Question of the Week – Number One: April 30, 2020

“What is happening to my apple tree?”

It has been hit by the bacterial disease known appropriately as fire blight. There are some peculiar things you need to know about this disease.

Facts to remember about fire blight…
It’s bacterial, not fungal. Caused by Erwinia amylovora.
It attacks only members of the Rose family of plants. Most prone include apples, pears, loquats, pyracanthas, cotoneasters, photinias (redtips). Does not impact roses, peaches or plums.

Apple tree in McKinney is on verge of being killed by fire blight.

Bartlett pears and other highest-quality eating pears are of the highest susceptibility and should never be sold in Texas.
Even Bradford and other ornamental pears have begun to show great susceptibility in recent years.

Fire blight attacks tip end of a Moonglow pear branch.

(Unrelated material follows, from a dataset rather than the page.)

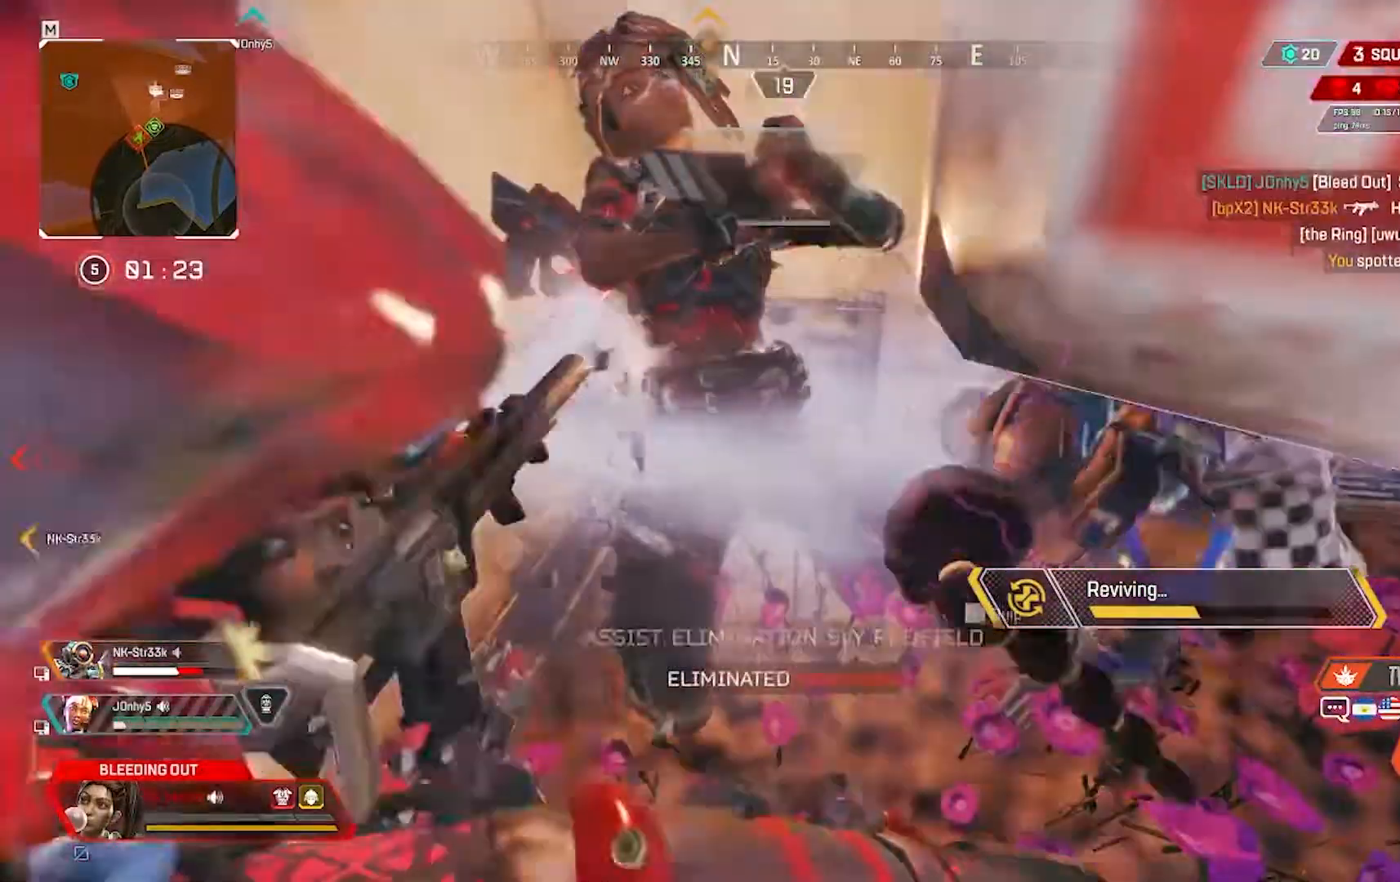
Gameplay with keyboard and mouse; each line is a JSON object with the keys and mouse buttons held at the frame after it. "events" lists presses ("down") and releases ("up") of "1", "2", "3", "4", "5", "a", "alt", "c", "caps_lock", "ctrl", "d", "e", "f", "g", "q", "r", "s", "shift", "space", "t", "tab", "v", "w", "x", "z", "mouse_left" and "mouse_right" between this image and that frame as [ms after this image, input, new state], when the widget could be followed in between. "mouse_left", "mouse_right" = the "left", "right" buttons of the "mouse" list. No other keys are recorded. Not read: mouse_move.
{"keys": ["e"], "mouse": [], "events": []}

Causes tips of branches to die suddenly, turn black and shrivel.
Dead twigs are usually 6-15 inches long at the ends of the branches. They remain attached to the trees and shrubs and serve as sources of inoculation for future outbreaks.
The disease can kill highly susceptible plants in a matter of months or a few years.

Continued Below

Dealing with fire blight…
Start with resistant varieties. In the case of pears, your best options are Orient, Kieffer, Garber and Douglas. You don’t see as much written about comparative fire blight resistance of apple varieties here in Texas, but here is a compilation from Extension specialists from many states.
Avoid heavy pruning and applications of high-nitrogen fertilizers. Both of these promote vigorous new growth, and such shoots are much more susceptible to the disease.
Texas A&M no longer recommends application of streptomycin, saying that good cultural practices are the best means of dealing with the disease.
Prune out dead twigs, cutting the dead branches 6 to 8 inches below the interface with live tissue.
Disinfect pruning tools between each cut by dipping in a bucket of 10 percent chlorine bleach and 90 percent water. When finished, rinse in water and oil.
Keep fallen leaves and other debris picked up off the ground immediately each fall.